Les besoins en travaux publics sont importants, les programmes d’entretien d’un patrimoine vieillissant sont toujours plus nécessaires, les grands projets essonniens n’ont pas perdu de leur pertinence et font toujours partie des priorités affichées par la Région et l’Etat, pourtant les investissements publics en Essonne se sont brutalement ralentis, voire stoppés, tant dans les Collectivités locales que territoriales, plus fortement peut-être que partout ailleurs en Ile-de-France.
Les investissements privés et surtout les programmes de logements avec tous les travaux de viabilisation et d’infrastructures qu’ils génèrent pour les métiers des Travaux Publics, ont été figés dès les premiers signes de la crise financière, impactant environ 30 % de l’activité des Travaux Publics.
Prêts bloqués, hausse des taux, ralentissement hélas classique qui succède aux élections municipales, augmentation des produits pétroliers que la baisse du prix du pétrole n’a pas impactée, réduction des délais de paiement entre entreprises prévue par la loi de modernisation de l’économie et moratoire qui se fait attendre, délais de paiement des donneurs d’ordre qui eux augmentent, sinistrose, tous ces éléments et la « sensibilité » essonnienne concourent à amplifier la situation de crise.
LES EMPLOIS MENACES
Face à ce ralentissement violent et soudain, les entreprises inquiètes à juste titre pour les emplois qu’elles assurent, risquent de baisser les prix, enclenchant ainsi, une déstructuration du marché et donc, inversement à l’objectif encouru, une destruction des emplois.
Dès le 2ème trimestre 2008, les carnets de commandes ont commencé à diminuer pour tomber en octobre seulement 2 à 3 mois en moyenne.
Les entreprises essonniennes ont stoppé les contrats intérimaires et licencié la totalité de leur personnel intérimaire ce dernier mois ainsi hélas que la quasi-totalité du personnel en CDD.
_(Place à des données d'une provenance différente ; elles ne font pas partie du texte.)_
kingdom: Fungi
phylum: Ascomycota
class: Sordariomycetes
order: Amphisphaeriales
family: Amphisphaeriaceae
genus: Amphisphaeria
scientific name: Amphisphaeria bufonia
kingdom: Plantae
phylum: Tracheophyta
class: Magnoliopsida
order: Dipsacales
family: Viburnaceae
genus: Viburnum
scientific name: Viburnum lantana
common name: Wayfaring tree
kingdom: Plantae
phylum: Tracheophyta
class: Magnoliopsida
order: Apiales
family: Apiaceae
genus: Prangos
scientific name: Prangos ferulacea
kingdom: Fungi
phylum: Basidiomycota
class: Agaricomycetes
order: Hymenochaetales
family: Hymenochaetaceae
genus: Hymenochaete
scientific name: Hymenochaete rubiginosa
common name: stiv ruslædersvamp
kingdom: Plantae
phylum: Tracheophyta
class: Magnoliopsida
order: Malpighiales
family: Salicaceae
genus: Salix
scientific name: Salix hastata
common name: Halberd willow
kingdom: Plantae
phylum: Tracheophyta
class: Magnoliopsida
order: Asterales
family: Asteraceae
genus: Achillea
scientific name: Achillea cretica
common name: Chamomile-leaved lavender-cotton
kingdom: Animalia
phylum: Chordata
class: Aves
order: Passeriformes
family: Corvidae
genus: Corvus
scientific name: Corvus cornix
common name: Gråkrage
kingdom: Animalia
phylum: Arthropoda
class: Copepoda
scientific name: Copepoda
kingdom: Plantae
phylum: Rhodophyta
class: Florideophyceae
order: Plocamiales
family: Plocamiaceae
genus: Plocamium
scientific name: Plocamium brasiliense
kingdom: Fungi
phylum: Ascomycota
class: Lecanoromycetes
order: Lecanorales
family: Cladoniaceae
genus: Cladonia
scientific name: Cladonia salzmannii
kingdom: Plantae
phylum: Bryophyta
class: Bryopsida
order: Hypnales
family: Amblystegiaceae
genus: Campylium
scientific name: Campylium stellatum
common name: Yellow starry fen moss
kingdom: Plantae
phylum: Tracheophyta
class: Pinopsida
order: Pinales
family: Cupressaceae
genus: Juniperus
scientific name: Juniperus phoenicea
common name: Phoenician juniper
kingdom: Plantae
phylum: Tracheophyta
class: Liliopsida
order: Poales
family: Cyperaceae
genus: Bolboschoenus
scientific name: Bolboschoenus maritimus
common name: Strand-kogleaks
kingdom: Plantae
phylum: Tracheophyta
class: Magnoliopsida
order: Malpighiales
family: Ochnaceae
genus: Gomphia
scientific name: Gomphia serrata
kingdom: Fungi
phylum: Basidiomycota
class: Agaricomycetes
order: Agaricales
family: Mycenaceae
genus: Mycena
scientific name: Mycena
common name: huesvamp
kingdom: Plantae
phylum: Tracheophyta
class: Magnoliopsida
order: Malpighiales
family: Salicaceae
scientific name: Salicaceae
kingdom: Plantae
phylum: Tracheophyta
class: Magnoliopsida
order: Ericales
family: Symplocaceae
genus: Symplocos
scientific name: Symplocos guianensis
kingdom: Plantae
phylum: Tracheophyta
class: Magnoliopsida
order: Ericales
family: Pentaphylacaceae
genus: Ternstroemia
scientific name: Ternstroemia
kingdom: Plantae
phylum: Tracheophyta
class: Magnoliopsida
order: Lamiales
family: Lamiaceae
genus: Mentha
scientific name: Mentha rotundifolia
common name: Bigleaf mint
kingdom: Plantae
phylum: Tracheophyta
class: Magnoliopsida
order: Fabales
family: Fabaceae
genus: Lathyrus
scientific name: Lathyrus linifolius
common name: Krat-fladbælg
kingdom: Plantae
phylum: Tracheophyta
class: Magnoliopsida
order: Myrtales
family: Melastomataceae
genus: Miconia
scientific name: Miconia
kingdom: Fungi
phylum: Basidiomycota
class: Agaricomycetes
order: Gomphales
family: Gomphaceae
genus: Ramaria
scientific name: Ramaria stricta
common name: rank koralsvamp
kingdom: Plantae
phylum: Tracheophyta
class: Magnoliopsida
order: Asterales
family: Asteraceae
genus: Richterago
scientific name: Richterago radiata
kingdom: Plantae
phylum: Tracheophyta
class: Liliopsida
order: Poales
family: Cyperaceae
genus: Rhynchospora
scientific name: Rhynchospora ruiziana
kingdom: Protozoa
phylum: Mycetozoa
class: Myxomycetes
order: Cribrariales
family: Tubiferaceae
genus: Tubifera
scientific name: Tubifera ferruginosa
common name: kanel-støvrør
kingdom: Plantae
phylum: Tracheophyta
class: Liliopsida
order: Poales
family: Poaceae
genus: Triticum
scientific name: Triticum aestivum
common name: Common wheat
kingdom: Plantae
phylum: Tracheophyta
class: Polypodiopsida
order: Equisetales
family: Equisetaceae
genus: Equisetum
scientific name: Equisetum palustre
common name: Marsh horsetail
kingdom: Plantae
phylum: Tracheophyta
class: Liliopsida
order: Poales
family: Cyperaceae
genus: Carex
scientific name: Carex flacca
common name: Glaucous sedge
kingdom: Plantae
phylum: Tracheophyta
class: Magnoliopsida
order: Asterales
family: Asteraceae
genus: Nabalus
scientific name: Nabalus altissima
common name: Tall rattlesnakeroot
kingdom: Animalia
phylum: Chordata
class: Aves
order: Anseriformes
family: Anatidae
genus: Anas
C’est déjà 10 % des effectifs globaux qui ont disparu.
Comment expliquer aux jeunes et adultes recrutés et formés dans le cadre de la plate-forme emploi durant ces 2 dernières années qu’ils risquent d’être les premiers licenciés par les collectivités n’ont pas pu respecter leurs engagements de réalisation des programmes sur lesquels les entreprises avaient fondé leurs recrutements ?
Les entreprises ne veulent pas céder à la sinistrose et maintiennent encore leurs engagements à poursuivre les opérations de recrutement et de formation en cours mais elles ne pourront pas garder le cap bien longtemps si l’ensemble des acteurs économiques, publics en particulier, ne se mobilise pas pour donner le maximum d’impulsion à l’économie essonnienne.
Il faut booster les projets en cours et ceux en préparation, accélérer les études afin que les programmes ne prennent pas de retard, voire même, sortent plus tôt que prévus.
Il est de la responsabilité de tous les acteurs économiques d’entretenir le dynamisme économique local et un niveau cohérent des prix du marché afin de préserver une saine concurrence et les emplois des essonniens.